**ABOUT THIS TASK**
Any picture in the material should be left out, while all other lines are copied exactly.

*** MATERIAL PROVIDED Section Begins ***

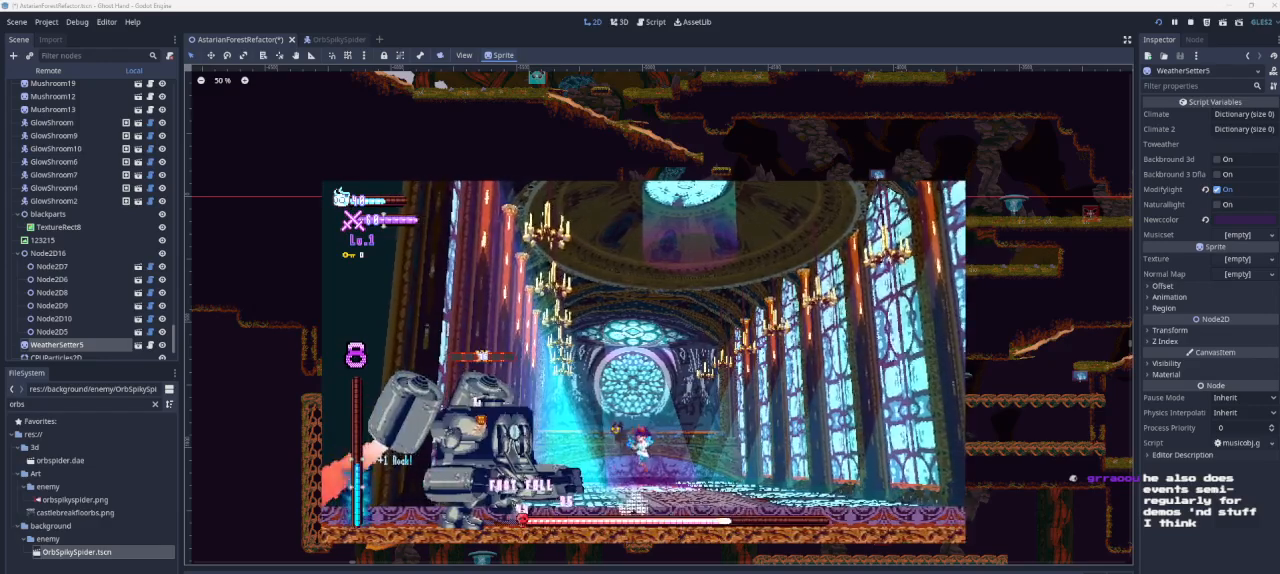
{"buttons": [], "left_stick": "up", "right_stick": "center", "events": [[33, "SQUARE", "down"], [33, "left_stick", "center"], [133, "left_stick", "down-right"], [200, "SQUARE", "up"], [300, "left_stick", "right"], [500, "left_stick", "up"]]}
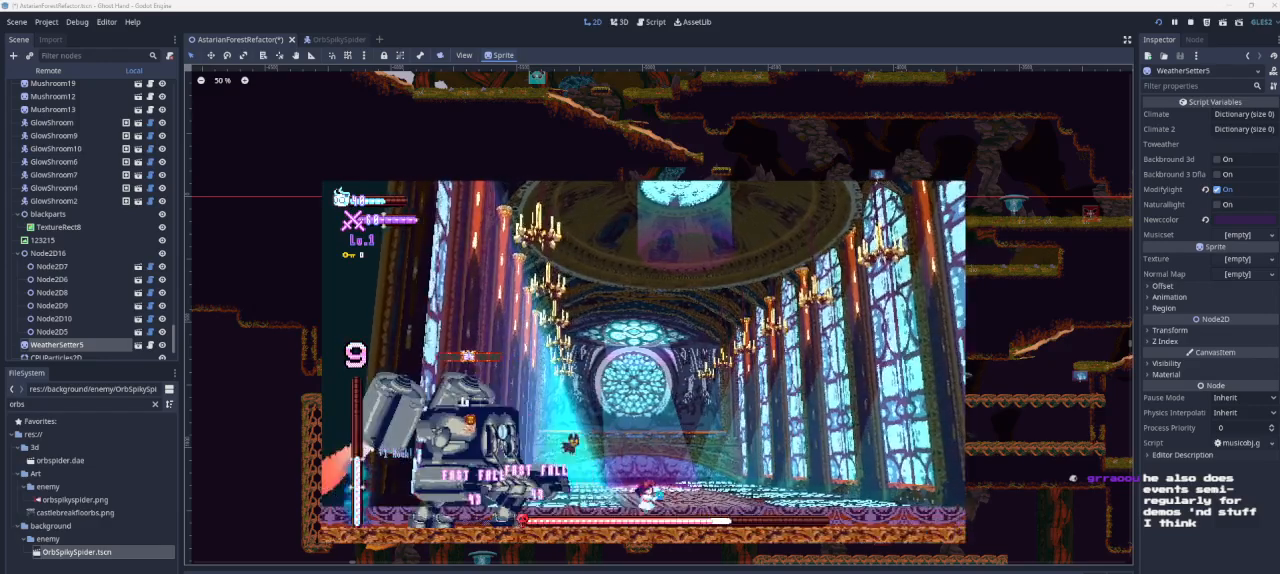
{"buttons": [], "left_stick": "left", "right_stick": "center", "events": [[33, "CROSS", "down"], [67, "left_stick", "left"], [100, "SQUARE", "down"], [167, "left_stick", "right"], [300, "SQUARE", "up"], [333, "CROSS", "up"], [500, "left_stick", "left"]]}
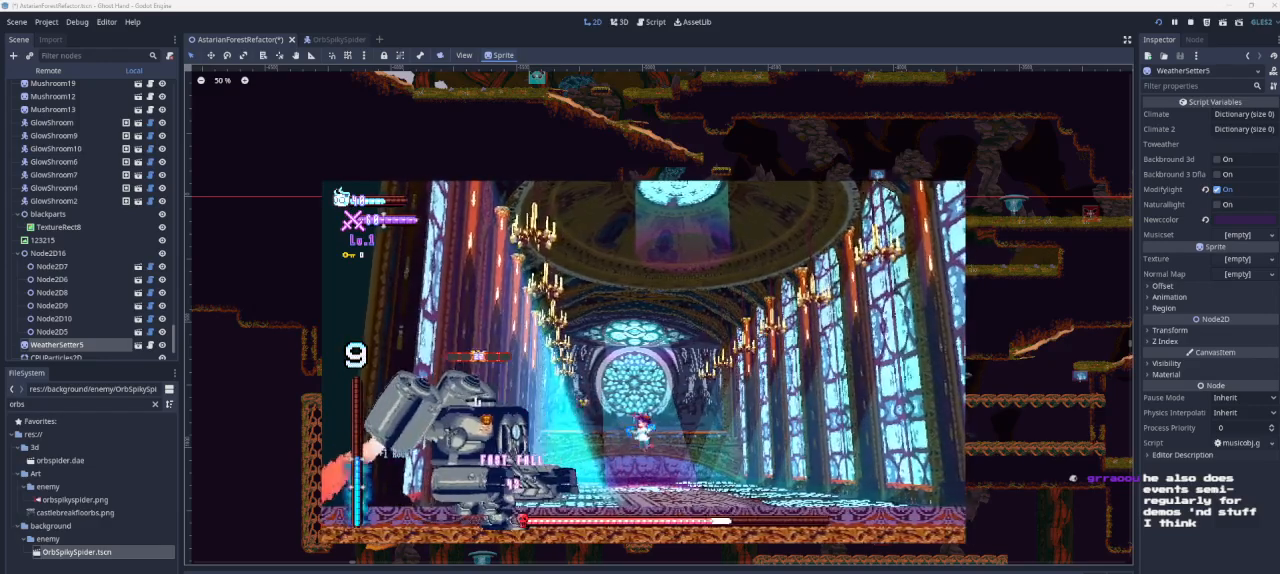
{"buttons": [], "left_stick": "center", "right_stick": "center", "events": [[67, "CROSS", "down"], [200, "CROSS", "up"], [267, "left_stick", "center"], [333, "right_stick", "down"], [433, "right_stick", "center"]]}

*** MATERIAL PROVIDED Section Ends ***

**RESULT OF THIS EXERCISE**
{"buttons": [], "left_stick": "up", "right_stick": "center", "events": [[33, "SQUARE", "down"], [33, "left_stick", "center"], [133, "left_stick", "down-right"], [200, "SQUARE", "up"], [300, "left_stick", "right"], [500, "left_stick", "up"]]}
{"buttons": [], "left_stick": "left", "right_stick": "center", "events": [[33, "CROSS", "down"], [67, "left_stick", "left"], [100, "SQUARE", "down"], [167, "left_stick", "right"], [300, "SQUARE", "up"], [333, "CROSS", "up"], [500, "left_stick", "left"]]}
{"buttons": [], "left_stick": "center", "right_stick": "center", "events": [[67, "CROSS", "down"], [200, "CROSS", "up"], [267, "left_stick", "center"], [333, "right_stick", "down"], [433, "right_stick", "center"]]}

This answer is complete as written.